Aucun voyant, aucun astrologue et autre charlatan n'y échappe. Je les consulte tous et au lieu de vider mon coeur de ma passion, assurément ils vident ma bourse. Me voilà bientôt sans le sou, errant comme une démente, réclamant à grands cris une trépanation...

Bon, là, j'exagère un peu mais qui saurait m'expliquer ce qui m'est arrivé et qui depuis des semaines perdure ? Comment peut-on aimer sans connaître ? Comment peut-on être occupée chaque seconde d'une journée d'un seul être ? Serais-je folle, déjà liée ? Devrais-je de l'au-delà invoquer Houdini, s'il te plait, enseigne-moi les ficelles de mon évasion pour qu'enfin mes pensées et mon coeur retrouvent leur liberté !

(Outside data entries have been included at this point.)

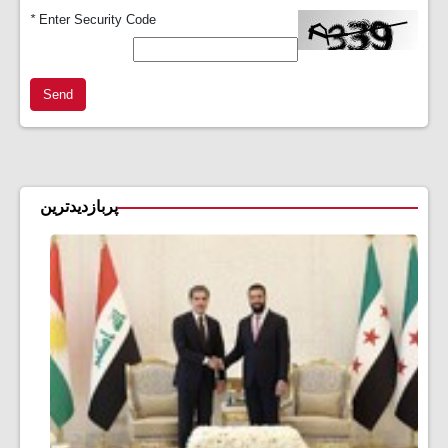
*
Enter Security Code
Send
پربازدیدترین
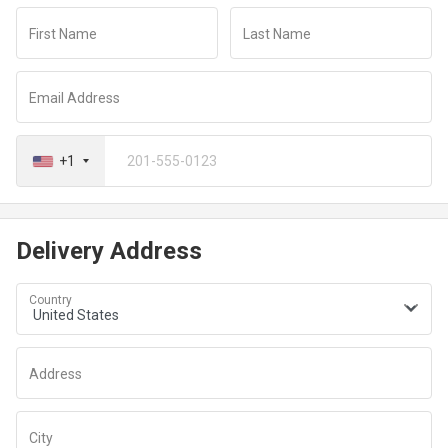
redirected to a secure payment window to complete your
First Name
Last Name
transaction
Email Address
+1
Delivery Address
Country
Address
City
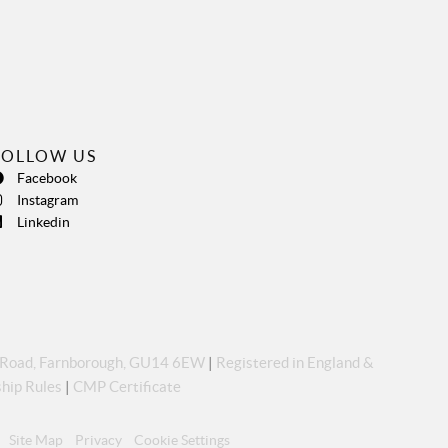
FOLLOW US
Facebook
Instagram
Linkedin
p Road, Farnborough, GU14 6EW
|
Registered in England &
hip Rules
|
CMP Certificate
Site Map
Privacy
Cookie Settings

Pourquoi suis-je entichée d'un homme inaccessible et pourquoi ceux qui le seraient ne savent pas trouver la faille ?

En bref, je suis preneuse de tous remèdes. Vous devez bien avoir dans vos placards quelques recettes de grand-mère éprouvées, quelques potions dignes de Morgane. Des exorcismes de tout poil, des prières magiques, que sais-je encore ? N'hésitez pas, je vous en prie, je ne suis pas bégueule et volontiers je me prêterai à toutes les mascarades pourvu que sur mon coeur, redevenu ardoise neuve, je puisse enfin écrire la plus belle des histoires d'amour partagé.